> **READING TEXT**
--- START ---

Kate Andrews Kate Andrews

The real problem with Davos and the World Economic Forum

A protester takes to the streets of Davos (Credit: Getty images)

The political and financial elite are gathered in Davos in Switzerland for the World Economic Forum’s (WEF) annual meeting, which starts today. Yet before the conference has even kicked off, the narrative around it has already been crafted: the WEF will have to pivot away from the free-market and globalist outlook Davos usually promotes, and switch its focus to inequality instead. In a cost-of-living crisis, images of the glamorous Swiss resort and delegates quaffing champagne are not a good look. 

This problem was pre-empted by many. Neither Rishi Sunak nor his chancellor Jeremy Hunt will be attending this year’s conference (trade secretary Kemi Badenoch and business secretary Grant Shapps will be representing the government instead). In fact, only one G7 leader is expected to show up at Davos: German chancellor Olaf Scholz. Meanwhile, the lavish parties and extravagant features that have become synonymous with the conference are expected to be scaled back. The hope is that those attending the conference won’t appear ignorant to the current plight of the average onlooker. Oxfam is already out of the gates with its annual report on inequality, focusing this year on wealth gains since the pandemic and the cost-of-living crunch.

Last year’s Davos saw private jet emissions quadruple

But if there’s an issue with Davos’s image, it’s nothing new: the WEF’s annual knees-up has always had an image problem, and for a good reason. It is the picture-perfect example, not of free market capitalism, but of crony capitalism. Anyone who is seriously interested in liberalising markets – both to improve trade and to create the best condition for rising living standards – knows the last way to go about this is to put the world’s politicians and big business leaders in a resort town together. The deals which are struck between government and international companies – that can buy their way into the event – are far more likely to result in protectionist policies to keep the major players on top, making it harder for start-ups and smaller businesses to compete. Davos, for example, was one of the major forums where anti-competitive plans for a global minimum corporation tax was being pushed, before the G7 tried to formalise the idea in 2021.

--- END ---

> **DATA EXCERPT**
--- START ---

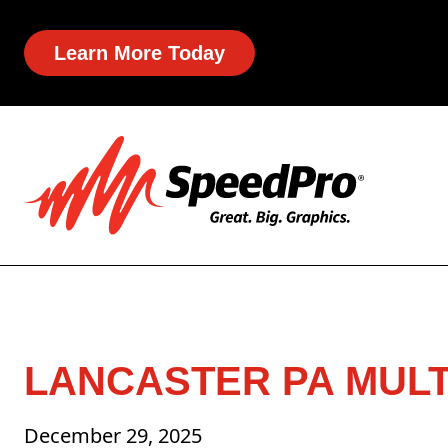
Learn More Today
LANCASTER PA MULT
December 29, 2025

--- END ---

> **ABOUT THIS EXERCISE**
Continue the article on Davos and the World Economic Forum from the end of its last paragraph, placed above the listing.

> **RESULT BELOW**
Plans to scale back the public extravagances at this year’s conference make decent PR sense, but this won’t solve Davos’s big problem. Spouting platitudes about climate justice and inequality has become a regular feature of the conference, and the public has long seen through it. The conference’s claim to be ‘climate-neutral for the sixth consecutive year’, for example, does little to distract from how its attendees like to travel to the conference (the hypocrisy is only getting worse: last year’s Davos saw private jet emissions quadruple) as well as the greenwashing that takes place, as companies buy platforms to talk up their green credentials (there is actually a panel this year titled: ‘Don’t let greenwashing fears stall credible action’). 

Oxfam’s inequality report is nothing new, either. It is published every year to promote wealth taxes (often with questionable calculations to produce headline figures, having in the past used methodologies that effectively considered a Harvard graduate with university debt to be poorer than a Chinese farmer). No doubt this year’s attendees will be quoting from it throughout the week, in an effort to appear sensitive and aware of the looming economic downturn. But the conference has long paid lip service to inequality, while doing little to tackle the deep roots of poverty and heavy-handed government policies that keep people at the bottom end of the income scale.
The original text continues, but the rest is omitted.